The release of the 2024 annual results and the restatement of past financial data signify the conclusion of several months of independent investigation and audit work for this fintech giant, resolving market uncertainties.

Notably, the timing of this annual report release is significant. According to previous approval from the NYSE, the deadline for submitting the Form 20-F could have been extended until April 30, 2026. The current report was issued two and a half months ahead of this approved deadline.

Market analysts suggest that the ability to submit the report ahead of expectations, especially amid complex financial restatements, reflects a significant improvement in the company's efficiency regarding financial auditing and internal control remediation. It also signals to the capital market the determination of the new management team to restore normal trading order and protect shareholder interests.

Despite being in a period of internal control rectification, the company's core business fundamentals demonstrated resilience. Previously disclosed operational updates for the fourth quarter of 2025 indicate that the consumer finance business has become a new growth engine for LUFAX.

By the end of 2025, the consumer finance loan balance reached RMB 59.6 billion, representing a counter-trend growth of 19.0% year-on-year. New loans issued in Q4 alone totaled RMB 28.7 billion, an increase of 7.4% compared to the same period last year.
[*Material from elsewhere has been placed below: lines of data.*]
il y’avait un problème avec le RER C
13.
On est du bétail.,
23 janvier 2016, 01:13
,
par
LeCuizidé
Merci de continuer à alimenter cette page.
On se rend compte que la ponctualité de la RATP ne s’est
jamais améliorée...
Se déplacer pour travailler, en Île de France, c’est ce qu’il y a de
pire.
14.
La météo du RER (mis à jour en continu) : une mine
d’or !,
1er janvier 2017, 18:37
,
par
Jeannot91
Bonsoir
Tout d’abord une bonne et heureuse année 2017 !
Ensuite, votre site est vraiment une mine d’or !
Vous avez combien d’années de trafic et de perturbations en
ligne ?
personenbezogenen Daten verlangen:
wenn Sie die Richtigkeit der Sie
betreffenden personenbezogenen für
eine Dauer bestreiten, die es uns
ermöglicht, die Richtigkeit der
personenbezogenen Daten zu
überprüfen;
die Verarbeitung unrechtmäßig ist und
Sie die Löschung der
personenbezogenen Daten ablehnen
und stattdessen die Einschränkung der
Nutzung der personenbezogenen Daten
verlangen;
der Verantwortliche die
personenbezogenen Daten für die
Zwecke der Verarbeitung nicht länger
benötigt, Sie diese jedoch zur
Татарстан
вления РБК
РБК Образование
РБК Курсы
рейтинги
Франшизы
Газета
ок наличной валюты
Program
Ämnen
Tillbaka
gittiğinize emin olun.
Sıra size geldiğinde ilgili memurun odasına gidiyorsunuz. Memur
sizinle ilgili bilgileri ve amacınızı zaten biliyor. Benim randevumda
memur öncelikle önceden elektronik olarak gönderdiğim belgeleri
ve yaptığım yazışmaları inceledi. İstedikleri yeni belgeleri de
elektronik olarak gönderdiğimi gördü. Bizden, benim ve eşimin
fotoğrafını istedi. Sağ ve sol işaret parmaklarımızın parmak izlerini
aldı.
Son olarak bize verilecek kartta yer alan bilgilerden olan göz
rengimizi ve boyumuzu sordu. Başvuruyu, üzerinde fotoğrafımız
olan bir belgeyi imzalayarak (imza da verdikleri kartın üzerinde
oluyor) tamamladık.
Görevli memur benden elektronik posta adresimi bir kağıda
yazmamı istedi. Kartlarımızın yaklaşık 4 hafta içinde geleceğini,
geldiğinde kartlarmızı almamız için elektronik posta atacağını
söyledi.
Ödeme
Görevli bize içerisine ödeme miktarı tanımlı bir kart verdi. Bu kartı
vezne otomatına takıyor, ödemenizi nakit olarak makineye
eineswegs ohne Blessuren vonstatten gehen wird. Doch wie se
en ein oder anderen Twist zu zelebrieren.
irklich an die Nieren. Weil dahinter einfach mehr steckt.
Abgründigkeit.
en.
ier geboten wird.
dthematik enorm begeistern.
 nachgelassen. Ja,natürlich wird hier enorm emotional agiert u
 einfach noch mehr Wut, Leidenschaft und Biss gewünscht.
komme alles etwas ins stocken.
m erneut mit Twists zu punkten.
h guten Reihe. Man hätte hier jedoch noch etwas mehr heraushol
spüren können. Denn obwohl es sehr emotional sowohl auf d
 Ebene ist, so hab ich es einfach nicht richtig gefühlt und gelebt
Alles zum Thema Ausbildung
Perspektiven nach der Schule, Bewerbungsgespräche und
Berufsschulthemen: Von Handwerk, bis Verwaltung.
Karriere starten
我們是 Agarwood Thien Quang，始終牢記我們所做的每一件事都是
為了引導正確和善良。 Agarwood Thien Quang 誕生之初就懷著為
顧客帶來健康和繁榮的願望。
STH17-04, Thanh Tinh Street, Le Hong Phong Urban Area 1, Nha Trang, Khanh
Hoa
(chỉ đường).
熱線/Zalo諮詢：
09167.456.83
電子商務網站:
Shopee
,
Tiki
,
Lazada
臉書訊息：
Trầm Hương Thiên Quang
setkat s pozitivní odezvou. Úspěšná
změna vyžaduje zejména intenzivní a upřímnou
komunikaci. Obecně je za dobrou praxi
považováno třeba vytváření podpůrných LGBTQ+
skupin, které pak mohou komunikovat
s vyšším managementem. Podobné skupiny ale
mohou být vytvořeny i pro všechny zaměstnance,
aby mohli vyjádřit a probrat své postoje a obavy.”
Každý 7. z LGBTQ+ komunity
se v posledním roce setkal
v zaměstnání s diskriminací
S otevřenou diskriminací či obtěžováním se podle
Furthermore, the proportion of loan balance for which the company bears risk increased to 91.4%, indicating a strengthening of its initiative in risk pricing and asset quality management.

In other news, the company announced new board appointments. Zhao Rongshi will not renew his contract as CEO and Executive Director upon its expiry due to personal family reasons. Xie Yonglin and Fu Xin have resigned as Non-Executive Directors due to work changes. All three departures were reported as having no disagreements with the Board. Cai Fangfang, Deputy General Manager and Chief Compliance Officer of Ping An Group, and Li Peifeng, a senior finance executive at Ping An Group, have been appointed as Non-Executive Directors. These precise appointments and reinforcements of core senior management aim to further solidify LUFAX's governance foundation through professional expertise at the group level. Ji Xiang will assume the role of Executive Director and CEO effective April 1st. Mr. Ji has served as Co-CEO since October 2025 and brings nearly 20 years of experience in retail financial credit, risk management, and investment management, including a previous role as a Global Director Partner at McKinsey & Company, combining international perspective with practical management experience.

Regarding the progress of trading resumption, LUFAX is actively advancing related work and will make further announcements on the resumption progress in accordance with the requirements of the listing rules in a timely manner. The company also released its 2024 Environmental, Social, and Governance report concurrently.